BEGIN Passage to read

Thin tree? It was not me.


----------



## hoshin1600 (May 25, 2018)

the clip was better than i thought it would be.  as a side note im not a big fan of the stop action stuff with the "hit cam" message, replays and cut edits.  that might be ok for YouTube viewers but as another martial artist for me to really evaluate i would like to see a continuous stream of action.
i could tell right away you have been watching Bruce Lee stuff by the little iconic shuffle steps you were doing.
you were also using a very low lead hand guard, where your hand was hanging around your stomach.  from what i saw, this is not working well for you.  Bruce Lee did it but he had incredible hand speed.  he had his reasons for using it, but like i said its not working for you.  it wasnt effective both as offense and defense.
   Your sparring is also following a pattern similar to playing "tag"  you hit only once.  i would start working on some better boxing skills and work on combinations.  this is not easy, i understand. to apply the combination you have to be willing to take a hit in return of striking with your own better hit,  or you need to learn body, foot and head movement that boxing can also give you.  you are evading but when you evade your putting yourself out of range for your counter.  you need to evade while still staying in the "pocket"  so you can hit.
   i didnt see any real kicking.  that may be due to the environment and wearing shoes or you have not integrated the hands and kicks enough to use them.  either way a lot of the time you were in perfect range for kicks.  you should learn that distance and fire those kicks or stay out of that range because if someone had better kicking skills they would have an easy time with you..

looks good so far keep up the good work and get some real lessons as soon as you can.


----------



## Panshumei (May 25, 2018)

hoshin1600 said:


> the clip was better than i thought it would be.  as a side note im not a big fan of the stop action stuff with the "hit cam" message, replays and cut edits.  that might be ok for YouTube viewers but as another martial artist for me to really evaluate i would like to see a continuous stream of action.
> i could tell right away you have been watching Bruce Lee stuff by the little iconic shuffle steps you were doing.
> you were also using a very low lead hand guard, where your hand was hanging around your stomach.  from what i saw, this is not working well for you.  Bruce Lee did it but he had incredible hand speed.  he had his reasons for using it, but like i said its not working for you.  it wasnt effective both as offense and defense.

END Passage to read
BEGIN Given material

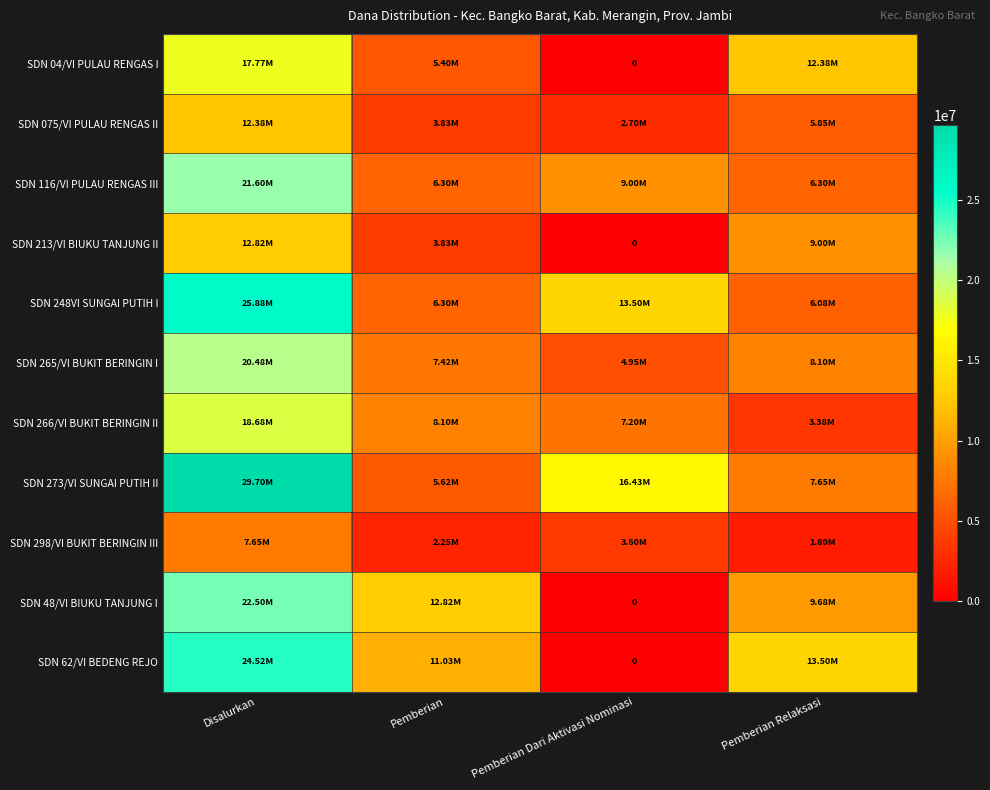

Which category has the highest value in the SDN 075/VI PULAU RENGAS II series?

Disalurkan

END Given material

Task list:
1 > Reproduce word for word the part of the sparring forum thread that opens with the words containing "Your sparring is" and closes with "you can hit.".
2 > In the sparring forum thread, what does hoshin1600 say Bruce Lee had that let him use a very low lead hand guard?
3 > Pick up the sparring forum thread where it stops and keep writing it.
The material above comes from a different source than the sparring forum thread.

Answers below:
1 >
Your sparring is also following a pattern similar to playing "tag"  you hit only once.  i would start working on some better boxing skills and work on combinations.  this is not easy, i understand. to apply the combination you have to be willing to take a hit in return of striking with your own better hit,  or you need to learn body, foot and head movement that boxing can also give you.  you are evading but when you evade your putting yourself out of range for your counter.  you need to evade while still staying in the "pocket"  so you can hit.

2 > Incredible hand speed.

3 >
> Your sparring is also following a pattern similar to playing "tag"  you hit only once.  i would start working on some better boxing skills and work on combinations.  this is not easy, i understand. to apply the combination you have to be willing to take a hit in return of striking with your own better hit,  or you need to learn body, foot and head movement that boxing can also give you.  you are evading but when you evade your putting yourself out of range for your counter.  you need to evade while still staying in the "pocket"  so you can hit.
> ...


This is by far the best advice I've ever received, I will definitely take this into consideration. Your analysis is very well appreciated.


----------



## JR 137 (May 25, 2018)

jobo said:


> Maybe, but if you don't know your shots will beat a keeper, then you don't know they work, like hitting a bag as your only punching practise, you don't know you can hit a target that keeps moving.
> 
> As an aside, I used to do something like that, stand 25yards out and aim for the cross bar, then my dog would bring the ball back and is try again, the problem was when I did it for real, I kept hitting the cross bar



You reminded me of a game when I was working with a soccer team...

We were tied in the 1st overtime period.  We got 4 direct kicks from about 1 yard outside the box, in the same spot every time somehow.  The guy taking the shot went about 6 inches over the crossbar every time.  Same exact spot too.

In between the 1st and 2nd OT, the guy says he’s trying NOT to hit the crossbar, so the coach told him to aim for the crossbar.  About 2 minutes into the next OT, same direct kick from the same spot.  He aimed for the crossbar.  Goal. Game over.  One of the most ridiculous things I’ve seen in the game.  And I’ve seen quite a bit of ridiculousness.


----------



## JR 137 (May 25, 2018)

Panshumei said:


> This is by far the best advice I've ever received, I will definitely take this into consideration. Your analysis is very well appreciated.


I agree with everything Hoshin said.  IMO he’s right on the money.  Especially the hands.  The white shirt guy’s hand position than I’m assuming yours.  The hand on the stomach is doing nothing for you at all.  It’s making throwing a punch with it far slower too. Keep them both up at head height, elbows close (but not too close) to your ribs.  The other guy’s was pretty good, but his fists should’ve been out a little further.

In addition to what Hoshin said...

1. The biggest thing I saw was your posture.  When you’re (both of you) not engaged, your posture’s dine.  Once you throw anything or defend anything, you’re both turning too far, bending over too far, and/or going into a fetal position of sorts.  Stay upright!!! Not doing so is a great way to get hit with a clean, easy, and hard shot to the head. Turning away and/or down like that is probably the worst thing you can do; you’re giving up way too many targets. If you can only change one thing, this is probably it.  

2.  Every time either of you punch or kick, you’re dropping your hands, leaving yourselves wide open.  Neither of you counter well enough to exploit this, but a better fighter will easily take advantage of that.  They’ll wait until you start your punch, then go in with a fast straight punch to an easy target.

3. Your range is too far away.  If you’re going to fight at this range, you’ve got to move in and out with your feet.  You’re both reaching way to far to hit each other, resulting in far less power and breaking your posture (just like number 1. here).  When you’re reaching that far, quite often your body was turned away from your target, opening up targets, and it seemed like you couldn’t even see what you were hitting.

As Hoshin said, it was better than I thought it would be.  You seem like good athletes, which is what helped you all more than MA skill IMO.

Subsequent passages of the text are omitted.